My teenager would like nothing more than to vote on Tuesday. Of course he is not allowed to vote, and there are good reasons for that, I suppose, my son being the exception that proves the rule. He is a bona fide political junkie who understands more about this election and what rides on it than many people twice his age. A confession: The kid knows more about current events than I do. That is less a condemnation of me than praise of him, because I am reasonably well versed in domestic and foreign policy both.

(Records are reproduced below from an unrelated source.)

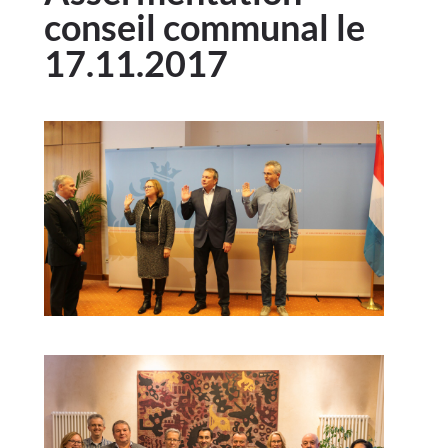
conseil communal le
17.11.2017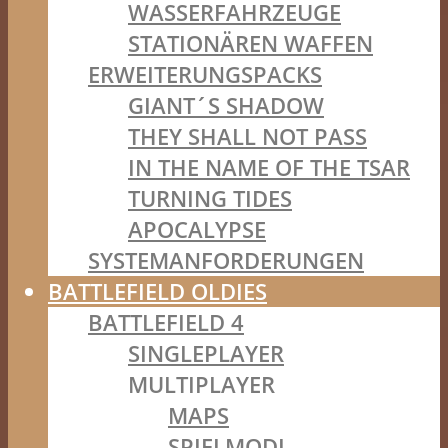
WASSERFAHRZEUGE
STATIONÄREN WAFFEN
ERWEITERUNGSPACKS
GIANT´S SHADOW
THEY SHALL NOT PASS
IN THE NAME OF THE TSAR
TURNING TIDES
APOCALYPSE
SYSTEMANFORDERUNGEN
BATTLEFIELD OLDIES
BATTLEFIELD 4
SINGLEPLAYER
MULTIPLAYER
MAPS
SPIELMODI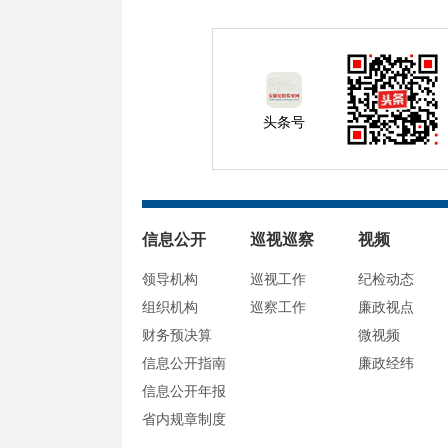
头条号
信息公开
巡视巡察
视频
领导机构
巡视工作
纪检动态
组织机构
巡察工作
廉政视点
财务预决算
微视频
信息公开指南
廉政经纬
信息公开年报
省内规章制度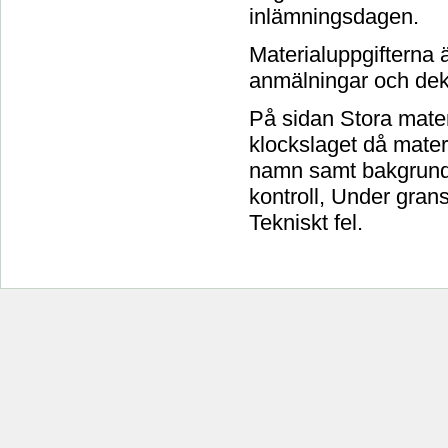
inlämningsdagen.
Materialuppgifterna 
anmälningar och dekl
På sidan Stora mate
klockslaget då mater
namn samt bakgrunds
kontroll, Under grans
Tekniskt fel.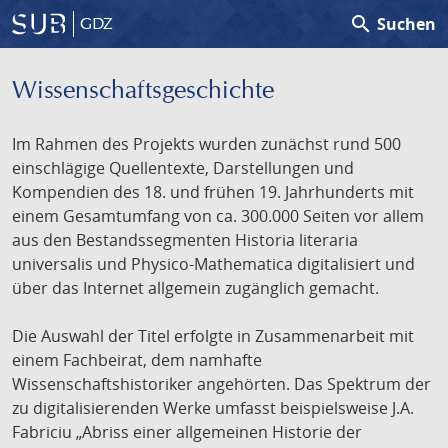
search
Suchen
GDZ
Wissenschafts­geschichte
Im Rahmen des Projekts wurden zunächst rund 500
einschlägige Quellentexte, Darstellungen und
Kompendien des 18. und frühen 19. Jahrhunderts mit
einem Gesamtumfang von ca. 300.000 Seiten vor allem
aus den Bestandssegmenten Historia literaria
universalis und Physico-Mathematica digitalisiert und
über das Internet allgemein zugänglich gemacht.
Die Auswahl der Titel erfolgte in Zusammenarbeit mit
einem Fachbeirat, dem namhafte
Wissenschaftshistoriker angehörten. Das Spektrum der
zu digitalisierenden Werke umfasst beispielsweise J.A.
Fabriciu „Abriss einer allgemeinen Historie der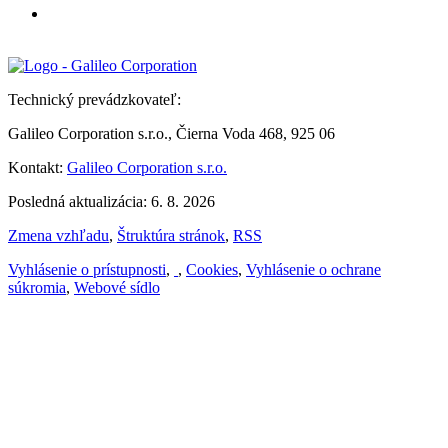
Technický prevádzkovateľ:
Galileo Corporation s.r.o., Čierna Voda 468, 925 06
Kontakt:
Galileo Corporation s.r.o.
Posledná aktualizácia: 6. 8. 2026
Zmena vzhľadu
,
Štruktúra stránok
,
RSS
Vyhlásenie o prístupnosti
,
,
Cookies
,
Vyhlásenie o ochrane
súkromia
,
Webové sídlo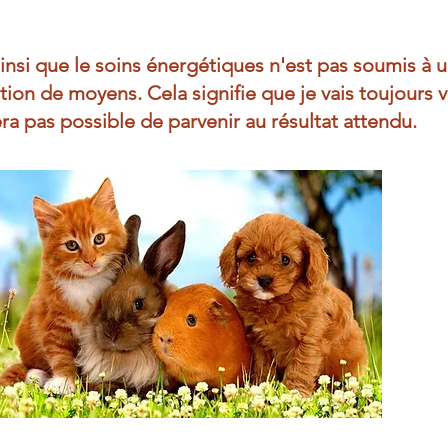
nsi que le soins énergétiques n'est pas soumis à un
ation de moyens. Cela signifie que je vais toujour
era pas possible de parvenir au résultat attendu.​​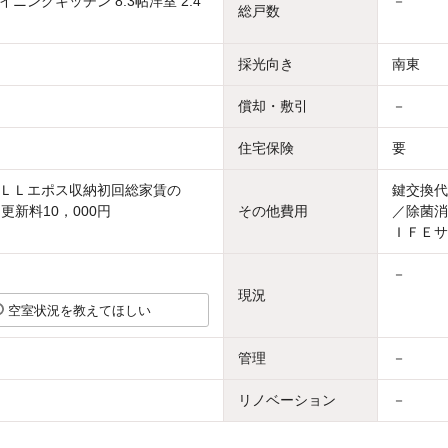
ニングキッチン 8.3帖洋室 2.4
－
総戸数
採光向き
南東
償却・敷引
－
住宅保険
要
ＬＬエポス収納初回総家賃の
鍵交換代
更新料10，000円
その他費用
／除菌消
ＩＦＥサ
－
現況
空室状況を教えてほしい
管理
－
リノベーション
－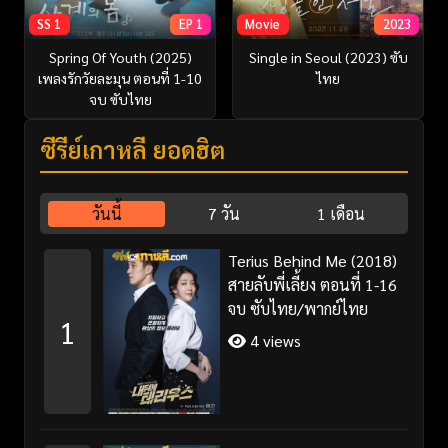
SS 1
EP 1
Movie
2023
Spring Of Youth (2025)
Single in Seoul (2023) ซับ
เพลงรักวัยละมุน ตอนที่ 1-10
ไทย
จบ ซับไทย
ซีรี่ย์เกาหลี ยอดฮิต
วันนี้
7 วัน
1 เดือน
Terius Behind Me (2018)
สายลับพี่เลี้ยง ตอนที่ 1-16
จบ ซับไทย/พากย์ไทย
1
4 views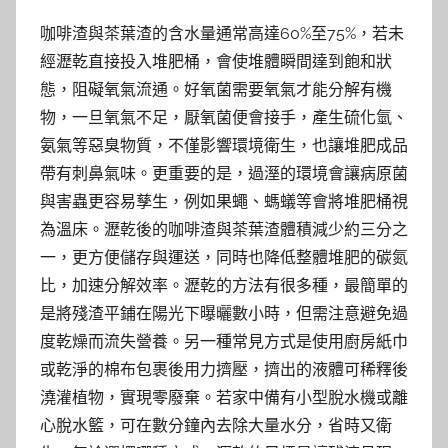
咖啡渣與茶葉渣的含水量通常高達60%至75%，若未
經瀝乾直接投入堆肥桶，會使堆體瞬間達到飽和狀
態，阻礙氧氣流通。好氧菌需要氧氣才能分解有機
物，一旦氧氣不足，厭氧菌便會接手，產生硫化氫、
氨氣等惡臭物質，不僅影響環境衛生，也讓堆肥成品
帶有刺鼻氣味。更重要的是，過溼的環境會讓病原菌
與害蟲更容易孳生，例如果蠅、螞蟻等會將堆肥桶視
為溫床。瀝乾後的咖啡渣與茶葉渣體積減少約三分之
一，更方便儲存與運送，同時也降低整體堆肥的碳氮
比，加速分解效率。瀝乾的方法有很多種，最簡單的
是將殘渣平鋪在陽光下曝曬數小時，但需注意避免過
度乾燥而流失營養。另一種常見方式是使用廚房紙巾
或乾淨的棉布包裹後用力擠壓，擠出的液體可稀釋後
澆灌植物，實現零廢棄。若家中備有小型脫水機或離
心脫水籃，可在數分鐘內去除大量水分，省時又衛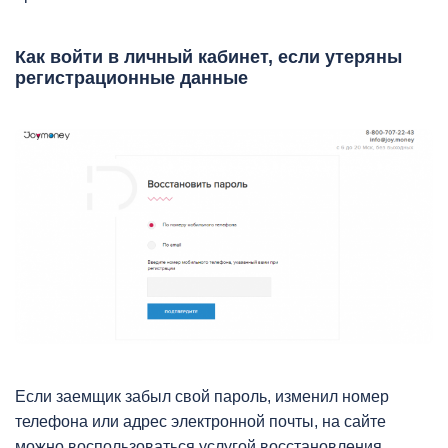
Как войти в личный кабинет, если утеряны
регистрационные данные
Если заемщик забыл свой пароль, изменил номер
телефона или адрес электронной почты, на сайте
можно воспользоваться услугой восстановления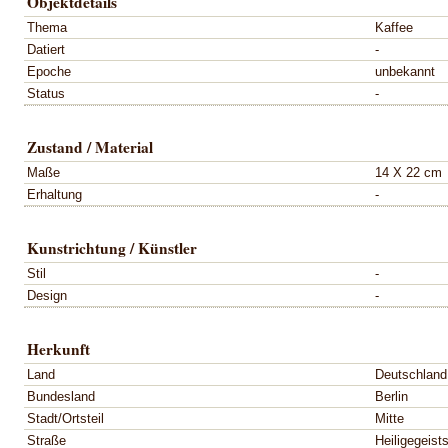
Objektdetails
Thema
Kaffee
Datiert
-
Epoche
unbekannt
Status
-
Zustand / Material
Maße
14 X 22 cm
Erhaltung
-
Kunstrichtung / Künstler
Stil
-
Design
-
Herkunft
Land
Deutschland
Bundesland
Berlin
Stadt/Ortsteil
Mitte
Straße
Heiligegeists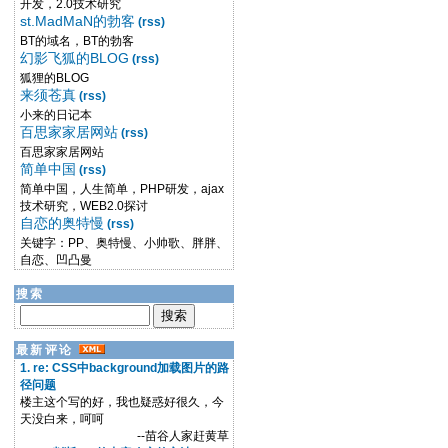
开发，2.0技术研究
st.MadMaN的勃客
(rss)
BT的域名，BT的勃客
幻影飞狐的BLOG
(rss)
狐狸的BLOG
来须苍真
(rss)
小来的日记本
百思家家居网站
(rss)
百思家家居网站
简单中国
(rss)
简单中国，人生简单，PHP研发，ajax
技术研究，WEB2.0探讨
自恋的奥特慢
(rss)
关键字：PP、奥特慢、小帅歌、胖胖、
自恋、凹凸曼
搜索
最新评论
1. re: CSS中background加载图片的路
径问题
楼主这个写的好，我也疑惑好很久，今
天没白来，呵呵
--苗谷人家赶黄草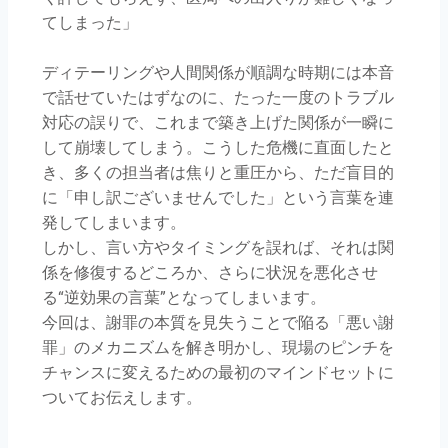
てしまった」
ディテーリングや人間関係が順調な時期には本音
で話せていたはずなのに、たった一度のトラブル
対応の誤りで、これまで築き上げた関係が一瞬に
して崩壊してしまう。こうした危機に直面したと
き、多くの担当者は焦りと重圧から、ただ盲目的
に「申し訳ございませんでした」という言葉を連
発してしまいます。
しかし、言い方やタイミングを誤れば、それは関
係を修復するどころか、さらに状況を悪化させ
る“逆効果の言葉”となってしまいます。
今回は、謝罪の本質を見失うことで陥る「悪い謝
罪」のメカニズムを解き明かし、現場のピンチを
チャンスに変えるための最初のマインドセットに
ついてお伝えします。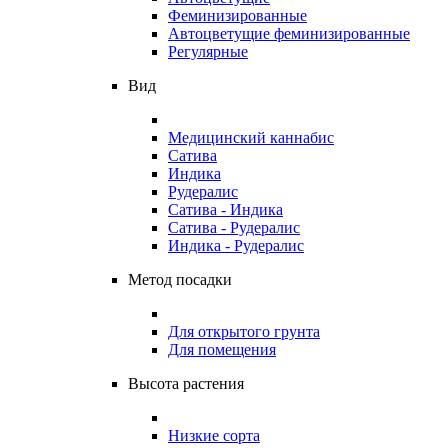
Феминизированные
Автоцветущие феминизированные
Регулярные
Вид
Медицинский каннабис
Сатива
Индика
Рудералис
Сатива - Индика
Сатива - Рудералис
Индика - Рудералис
Метод посадки
Для открытого грунта
Для помещения
Высота растения
Низкие сорта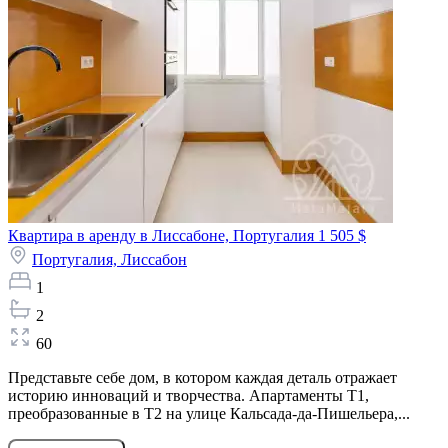
Квартира в аренду в Лиссабоне, Португалия
1 505 $
Португалия,
Лиссабон
1
2
60
Представьте себе дом, в котором каждая деталь отражает
историю инноваций и творчества. Апартаменты T1,
преобразованные в T2 на улице Кальсада-да-Пишельера,...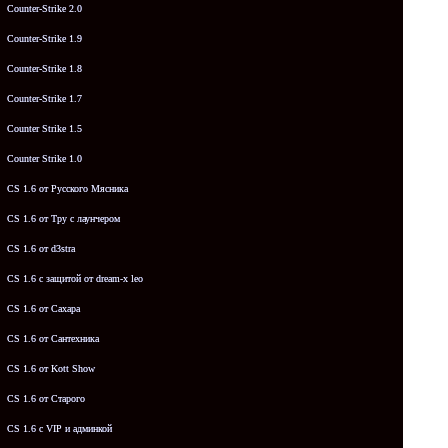
Counter-Strike 2.0
Counter-Strike 1.9
Counter-Strike 1.8
Counter-Strike 1.7
Counter Strike 1.5
Counter Strike 1.0
CS 1.6 от Русского Мясника
CS 1.6 от Tpy с лаунчером
CS 1.6 от d3stra
CS 1.6 с защитой от dream-x leo
CS 1.6 от Сахара
CS 1.6 от Сантехника
CS 1.6 от Kott Show
CS 1.6 от Старого
CS 1.6 с VIP и админкой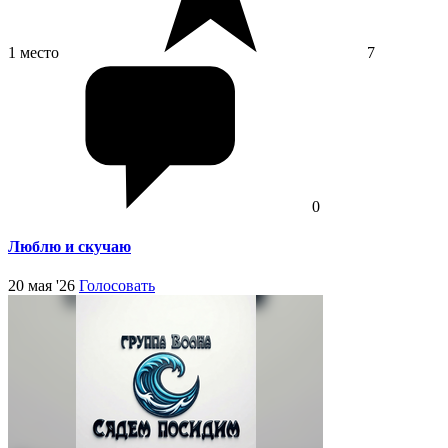
1 место
7
0
Люблю и скучаю
20 мая '26
Голосовать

In our house we are unanimous in supporting a Presidential candidate. I don’t even need to tell you who that is (but it’s Obama). Those of you who’ve been reading my words for any length of time know where I stand. And my younger son, well, he stands with me because he still believes that his parents are right in most things. As it should be for a ten-year-old, and really, is this not the reason why kids don’t vote? They’d vote exactly as their parents do. The first and second graders I help teach spout their parents’ rhetoric on all matters political (that is, when they understand the rhetoric. To wit: a second grader at lunch a few weeks ago, overheard saying, “My mom’s a Dentocat, but my dad’s a Repo Man.”) But my fifteen-year-old cannot rightly be called a kid, and if he were able to vote he would vote his own conscience, not his mother’s nor his father’s.
This post is not a testimonial to a candidate or party. It is instead a bipartisan plea: Vote. Vote, no matter how inconvenient. Vote, mindful of a fifteen-year-old who’s bitterly disappointed that he won’t be voting, who cares enough that he’s already planning to be glued to the TV on Tuesday night until such time as a winner is announced – no matter how long it takes, and with or without snacks.
Vote, because it’s an honor and a duty. Vote because you can. Vote because there’s a boy at my house fervently wishing that he might do the same, a boy counting the days until he turns eighteen, not so he can drive, or drink, or engage in any other of a host of more or less licentious activities, but so he can do his part to determine the kind of nation he and his descendants will inherit.